_HOW TO COMPLETE THIS TASK_
The word "trabalho" marks the lines to keep; find each one in the data and copy it.

Records from a data source:

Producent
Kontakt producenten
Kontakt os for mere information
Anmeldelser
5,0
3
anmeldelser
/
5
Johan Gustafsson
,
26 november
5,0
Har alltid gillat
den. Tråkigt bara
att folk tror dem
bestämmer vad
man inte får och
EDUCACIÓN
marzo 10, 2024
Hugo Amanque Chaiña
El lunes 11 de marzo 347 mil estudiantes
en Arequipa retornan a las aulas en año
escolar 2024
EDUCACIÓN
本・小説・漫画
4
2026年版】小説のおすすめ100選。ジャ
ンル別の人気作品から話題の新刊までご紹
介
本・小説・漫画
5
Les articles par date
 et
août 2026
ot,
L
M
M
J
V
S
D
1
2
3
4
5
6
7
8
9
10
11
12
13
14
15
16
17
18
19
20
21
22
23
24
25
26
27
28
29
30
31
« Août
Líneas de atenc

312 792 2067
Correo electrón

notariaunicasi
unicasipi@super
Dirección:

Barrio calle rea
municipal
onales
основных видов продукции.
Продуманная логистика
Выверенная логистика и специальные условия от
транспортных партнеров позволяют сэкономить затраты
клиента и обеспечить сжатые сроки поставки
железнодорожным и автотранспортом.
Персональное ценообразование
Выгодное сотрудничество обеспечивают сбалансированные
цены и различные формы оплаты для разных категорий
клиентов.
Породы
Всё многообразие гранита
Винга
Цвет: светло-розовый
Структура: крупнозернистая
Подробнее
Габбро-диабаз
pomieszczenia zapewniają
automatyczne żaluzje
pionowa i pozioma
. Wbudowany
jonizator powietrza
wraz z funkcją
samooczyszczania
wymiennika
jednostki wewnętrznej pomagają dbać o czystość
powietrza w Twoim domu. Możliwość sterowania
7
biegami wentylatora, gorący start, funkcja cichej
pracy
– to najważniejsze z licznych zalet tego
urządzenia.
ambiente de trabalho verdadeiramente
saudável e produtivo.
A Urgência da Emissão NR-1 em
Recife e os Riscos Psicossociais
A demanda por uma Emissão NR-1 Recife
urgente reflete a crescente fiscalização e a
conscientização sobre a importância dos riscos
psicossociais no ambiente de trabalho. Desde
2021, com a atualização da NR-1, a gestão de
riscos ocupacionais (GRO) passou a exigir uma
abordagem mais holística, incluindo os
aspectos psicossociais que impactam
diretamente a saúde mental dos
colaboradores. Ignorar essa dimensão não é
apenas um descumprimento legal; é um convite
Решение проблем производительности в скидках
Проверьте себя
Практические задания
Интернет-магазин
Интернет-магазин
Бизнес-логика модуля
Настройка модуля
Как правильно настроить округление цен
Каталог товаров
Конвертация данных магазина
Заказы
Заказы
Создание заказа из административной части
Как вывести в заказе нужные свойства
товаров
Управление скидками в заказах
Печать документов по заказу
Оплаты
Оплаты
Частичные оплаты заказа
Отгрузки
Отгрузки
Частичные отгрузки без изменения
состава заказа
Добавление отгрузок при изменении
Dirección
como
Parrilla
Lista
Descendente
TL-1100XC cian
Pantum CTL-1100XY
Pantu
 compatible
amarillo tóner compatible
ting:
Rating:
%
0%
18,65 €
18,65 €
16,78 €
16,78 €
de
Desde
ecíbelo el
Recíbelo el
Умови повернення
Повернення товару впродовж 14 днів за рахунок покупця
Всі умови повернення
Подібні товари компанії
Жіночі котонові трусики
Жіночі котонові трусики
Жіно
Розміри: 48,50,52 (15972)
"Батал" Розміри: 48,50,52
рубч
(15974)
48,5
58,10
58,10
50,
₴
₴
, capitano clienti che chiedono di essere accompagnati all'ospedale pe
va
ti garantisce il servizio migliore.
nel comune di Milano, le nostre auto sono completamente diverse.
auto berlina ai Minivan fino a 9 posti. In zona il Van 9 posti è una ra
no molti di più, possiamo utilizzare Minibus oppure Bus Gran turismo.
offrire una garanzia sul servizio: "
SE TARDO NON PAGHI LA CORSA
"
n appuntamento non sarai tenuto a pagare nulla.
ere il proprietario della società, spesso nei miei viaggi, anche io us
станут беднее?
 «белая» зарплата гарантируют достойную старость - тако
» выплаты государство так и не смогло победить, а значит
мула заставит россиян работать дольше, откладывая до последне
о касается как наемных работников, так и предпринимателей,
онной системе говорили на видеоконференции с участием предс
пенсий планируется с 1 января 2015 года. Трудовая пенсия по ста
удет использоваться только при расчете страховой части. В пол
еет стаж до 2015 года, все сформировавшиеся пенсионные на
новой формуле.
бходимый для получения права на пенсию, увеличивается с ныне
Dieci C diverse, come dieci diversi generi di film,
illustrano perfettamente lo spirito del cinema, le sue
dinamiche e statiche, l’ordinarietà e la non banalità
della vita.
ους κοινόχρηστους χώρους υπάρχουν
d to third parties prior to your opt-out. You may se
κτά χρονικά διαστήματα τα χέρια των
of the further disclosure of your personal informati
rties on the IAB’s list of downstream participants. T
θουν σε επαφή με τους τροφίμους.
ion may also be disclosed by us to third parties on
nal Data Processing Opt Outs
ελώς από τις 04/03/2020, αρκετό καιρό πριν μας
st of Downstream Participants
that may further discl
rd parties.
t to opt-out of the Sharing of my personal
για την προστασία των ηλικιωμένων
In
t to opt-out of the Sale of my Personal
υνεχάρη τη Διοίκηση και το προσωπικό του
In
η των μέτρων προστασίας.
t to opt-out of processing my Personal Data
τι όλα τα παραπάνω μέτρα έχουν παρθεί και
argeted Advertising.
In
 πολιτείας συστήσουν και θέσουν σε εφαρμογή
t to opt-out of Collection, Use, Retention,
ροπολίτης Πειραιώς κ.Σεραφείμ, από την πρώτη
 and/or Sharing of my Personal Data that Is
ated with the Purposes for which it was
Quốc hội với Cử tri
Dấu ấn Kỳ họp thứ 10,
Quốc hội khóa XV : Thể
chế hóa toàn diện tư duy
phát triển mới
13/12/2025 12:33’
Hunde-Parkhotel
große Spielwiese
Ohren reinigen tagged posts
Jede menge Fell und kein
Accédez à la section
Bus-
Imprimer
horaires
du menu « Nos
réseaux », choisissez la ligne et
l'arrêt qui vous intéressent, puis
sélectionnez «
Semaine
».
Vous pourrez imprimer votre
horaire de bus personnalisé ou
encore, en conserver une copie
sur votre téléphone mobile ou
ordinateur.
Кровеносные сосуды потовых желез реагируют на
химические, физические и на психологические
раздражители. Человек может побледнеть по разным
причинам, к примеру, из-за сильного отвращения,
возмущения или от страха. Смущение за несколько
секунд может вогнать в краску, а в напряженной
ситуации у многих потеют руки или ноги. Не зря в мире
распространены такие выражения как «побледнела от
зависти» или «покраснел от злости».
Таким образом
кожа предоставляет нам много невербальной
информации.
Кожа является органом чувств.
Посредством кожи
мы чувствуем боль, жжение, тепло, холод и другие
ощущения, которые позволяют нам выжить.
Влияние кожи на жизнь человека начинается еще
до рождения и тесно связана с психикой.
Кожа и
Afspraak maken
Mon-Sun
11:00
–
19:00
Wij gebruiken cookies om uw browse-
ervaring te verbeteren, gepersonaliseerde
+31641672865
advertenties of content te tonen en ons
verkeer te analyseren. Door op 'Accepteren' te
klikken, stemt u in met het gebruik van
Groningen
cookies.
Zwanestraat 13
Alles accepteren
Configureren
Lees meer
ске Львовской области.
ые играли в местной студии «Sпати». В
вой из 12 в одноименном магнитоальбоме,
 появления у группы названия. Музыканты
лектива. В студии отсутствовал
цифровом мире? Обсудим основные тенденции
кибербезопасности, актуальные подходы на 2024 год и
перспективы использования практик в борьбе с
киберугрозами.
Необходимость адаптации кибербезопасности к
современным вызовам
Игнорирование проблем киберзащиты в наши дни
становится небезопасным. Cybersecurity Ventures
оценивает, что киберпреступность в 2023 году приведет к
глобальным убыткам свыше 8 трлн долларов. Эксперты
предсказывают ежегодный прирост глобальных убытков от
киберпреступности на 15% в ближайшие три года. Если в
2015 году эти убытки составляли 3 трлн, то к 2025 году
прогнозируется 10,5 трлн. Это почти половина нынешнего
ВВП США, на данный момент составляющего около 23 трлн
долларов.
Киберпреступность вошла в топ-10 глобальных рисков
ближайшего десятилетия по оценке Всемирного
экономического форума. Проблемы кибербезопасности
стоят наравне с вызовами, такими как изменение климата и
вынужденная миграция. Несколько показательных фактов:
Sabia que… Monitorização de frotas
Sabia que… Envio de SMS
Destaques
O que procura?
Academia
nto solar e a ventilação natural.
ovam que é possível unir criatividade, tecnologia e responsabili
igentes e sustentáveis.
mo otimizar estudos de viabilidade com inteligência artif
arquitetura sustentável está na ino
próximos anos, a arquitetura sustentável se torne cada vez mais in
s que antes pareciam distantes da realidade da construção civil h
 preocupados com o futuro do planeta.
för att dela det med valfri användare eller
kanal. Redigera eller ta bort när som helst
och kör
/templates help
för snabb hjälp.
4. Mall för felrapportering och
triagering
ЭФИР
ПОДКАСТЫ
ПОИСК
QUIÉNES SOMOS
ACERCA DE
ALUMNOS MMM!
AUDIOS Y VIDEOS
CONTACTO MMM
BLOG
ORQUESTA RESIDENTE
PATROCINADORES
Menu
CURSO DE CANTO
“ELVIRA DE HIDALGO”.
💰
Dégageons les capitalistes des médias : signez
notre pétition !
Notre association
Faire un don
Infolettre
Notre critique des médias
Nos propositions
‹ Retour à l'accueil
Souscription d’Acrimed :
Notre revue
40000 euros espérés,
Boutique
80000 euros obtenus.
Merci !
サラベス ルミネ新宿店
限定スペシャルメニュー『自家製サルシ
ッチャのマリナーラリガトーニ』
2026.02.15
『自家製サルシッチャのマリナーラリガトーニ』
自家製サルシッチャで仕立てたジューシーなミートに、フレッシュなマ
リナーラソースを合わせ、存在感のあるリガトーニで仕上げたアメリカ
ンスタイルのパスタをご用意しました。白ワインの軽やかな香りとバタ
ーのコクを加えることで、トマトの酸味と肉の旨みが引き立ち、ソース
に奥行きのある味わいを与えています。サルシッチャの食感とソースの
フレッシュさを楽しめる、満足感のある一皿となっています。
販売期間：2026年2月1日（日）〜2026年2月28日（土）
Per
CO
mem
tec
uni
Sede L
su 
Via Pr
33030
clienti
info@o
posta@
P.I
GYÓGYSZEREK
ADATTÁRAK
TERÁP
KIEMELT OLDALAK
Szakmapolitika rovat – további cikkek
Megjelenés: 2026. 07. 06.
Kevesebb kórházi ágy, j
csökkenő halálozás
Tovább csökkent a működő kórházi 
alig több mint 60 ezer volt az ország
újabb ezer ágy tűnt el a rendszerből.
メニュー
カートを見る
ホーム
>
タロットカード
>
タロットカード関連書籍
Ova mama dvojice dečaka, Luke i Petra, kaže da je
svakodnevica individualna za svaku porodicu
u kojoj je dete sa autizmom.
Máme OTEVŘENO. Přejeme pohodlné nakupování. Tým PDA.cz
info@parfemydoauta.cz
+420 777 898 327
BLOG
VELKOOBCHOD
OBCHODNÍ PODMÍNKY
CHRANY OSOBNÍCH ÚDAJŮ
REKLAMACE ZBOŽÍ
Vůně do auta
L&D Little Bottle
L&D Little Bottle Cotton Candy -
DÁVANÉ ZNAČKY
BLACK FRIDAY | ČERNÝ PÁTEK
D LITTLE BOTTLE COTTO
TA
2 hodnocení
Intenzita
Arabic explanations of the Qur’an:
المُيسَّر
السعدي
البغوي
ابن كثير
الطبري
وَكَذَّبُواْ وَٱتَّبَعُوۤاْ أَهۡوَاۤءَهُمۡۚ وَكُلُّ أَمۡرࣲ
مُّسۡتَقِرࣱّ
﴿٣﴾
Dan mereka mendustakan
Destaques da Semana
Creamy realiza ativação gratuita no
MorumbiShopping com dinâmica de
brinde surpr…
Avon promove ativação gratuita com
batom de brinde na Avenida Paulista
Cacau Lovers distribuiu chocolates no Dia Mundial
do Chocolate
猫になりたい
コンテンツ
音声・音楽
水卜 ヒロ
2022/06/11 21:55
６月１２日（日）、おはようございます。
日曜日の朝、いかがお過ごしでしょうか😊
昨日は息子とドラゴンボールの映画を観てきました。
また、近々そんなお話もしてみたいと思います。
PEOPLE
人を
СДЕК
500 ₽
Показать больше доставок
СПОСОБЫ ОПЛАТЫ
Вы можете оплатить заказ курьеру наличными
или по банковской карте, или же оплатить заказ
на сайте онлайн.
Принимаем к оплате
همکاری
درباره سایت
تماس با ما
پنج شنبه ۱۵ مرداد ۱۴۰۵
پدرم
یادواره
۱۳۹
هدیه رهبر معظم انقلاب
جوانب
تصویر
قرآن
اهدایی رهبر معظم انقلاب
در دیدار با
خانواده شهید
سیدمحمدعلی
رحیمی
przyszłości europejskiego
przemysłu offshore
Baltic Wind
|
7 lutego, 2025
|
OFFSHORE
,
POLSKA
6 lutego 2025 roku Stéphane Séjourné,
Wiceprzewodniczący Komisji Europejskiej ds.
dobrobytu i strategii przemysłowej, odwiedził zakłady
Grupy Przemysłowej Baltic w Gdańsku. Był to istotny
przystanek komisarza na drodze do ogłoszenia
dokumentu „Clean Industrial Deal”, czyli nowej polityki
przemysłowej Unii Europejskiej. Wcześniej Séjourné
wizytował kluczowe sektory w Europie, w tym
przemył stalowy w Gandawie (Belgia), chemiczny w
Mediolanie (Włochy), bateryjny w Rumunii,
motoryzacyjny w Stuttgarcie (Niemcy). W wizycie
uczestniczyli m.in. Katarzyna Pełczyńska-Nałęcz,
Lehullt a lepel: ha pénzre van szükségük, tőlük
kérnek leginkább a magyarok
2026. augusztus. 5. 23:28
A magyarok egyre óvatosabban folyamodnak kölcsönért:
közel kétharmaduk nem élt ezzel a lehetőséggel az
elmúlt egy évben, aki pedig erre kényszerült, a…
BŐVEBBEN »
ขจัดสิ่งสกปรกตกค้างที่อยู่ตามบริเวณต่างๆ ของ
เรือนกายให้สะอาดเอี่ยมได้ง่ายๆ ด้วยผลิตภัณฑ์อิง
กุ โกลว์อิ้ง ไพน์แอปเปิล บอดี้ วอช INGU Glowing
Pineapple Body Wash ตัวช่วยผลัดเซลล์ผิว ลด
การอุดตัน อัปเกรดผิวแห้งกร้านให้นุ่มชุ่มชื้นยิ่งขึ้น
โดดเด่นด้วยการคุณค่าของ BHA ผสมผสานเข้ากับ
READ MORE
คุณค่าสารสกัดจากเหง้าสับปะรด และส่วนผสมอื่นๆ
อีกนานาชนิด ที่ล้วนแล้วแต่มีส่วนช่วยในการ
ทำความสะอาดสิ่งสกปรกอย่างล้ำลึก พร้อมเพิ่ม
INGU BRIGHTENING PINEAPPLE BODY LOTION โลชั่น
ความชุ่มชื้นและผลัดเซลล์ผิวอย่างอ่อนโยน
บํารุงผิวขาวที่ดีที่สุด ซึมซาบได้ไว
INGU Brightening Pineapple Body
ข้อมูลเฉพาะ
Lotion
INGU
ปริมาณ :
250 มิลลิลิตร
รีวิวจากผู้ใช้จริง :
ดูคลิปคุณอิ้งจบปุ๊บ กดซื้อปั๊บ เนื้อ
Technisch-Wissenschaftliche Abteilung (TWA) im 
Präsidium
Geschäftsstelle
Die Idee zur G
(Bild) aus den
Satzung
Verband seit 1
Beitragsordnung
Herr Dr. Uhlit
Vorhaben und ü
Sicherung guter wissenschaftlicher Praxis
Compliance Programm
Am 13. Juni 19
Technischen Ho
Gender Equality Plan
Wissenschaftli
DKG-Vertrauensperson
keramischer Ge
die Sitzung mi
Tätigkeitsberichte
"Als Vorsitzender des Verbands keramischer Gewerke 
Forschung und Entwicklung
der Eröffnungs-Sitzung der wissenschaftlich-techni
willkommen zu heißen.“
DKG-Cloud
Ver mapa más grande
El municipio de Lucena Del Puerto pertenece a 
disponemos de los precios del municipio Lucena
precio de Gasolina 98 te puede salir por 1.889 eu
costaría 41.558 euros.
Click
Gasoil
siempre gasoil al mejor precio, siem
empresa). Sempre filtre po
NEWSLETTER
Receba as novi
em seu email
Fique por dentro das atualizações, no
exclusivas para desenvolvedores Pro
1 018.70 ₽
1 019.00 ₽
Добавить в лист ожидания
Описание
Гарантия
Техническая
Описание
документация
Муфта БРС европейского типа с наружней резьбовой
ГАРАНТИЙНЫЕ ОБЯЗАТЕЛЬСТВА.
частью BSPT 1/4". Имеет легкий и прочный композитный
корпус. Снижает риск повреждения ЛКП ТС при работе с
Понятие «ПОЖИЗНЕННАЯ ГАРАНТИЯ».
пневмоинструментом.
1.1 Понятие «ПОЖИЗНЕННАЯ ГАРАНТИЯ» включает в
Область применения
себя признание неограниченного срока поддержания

_RESPONSE BELOW_
ambiente de trabalho verdadeiramente
psicossociais no ambiente de trabalho. Desde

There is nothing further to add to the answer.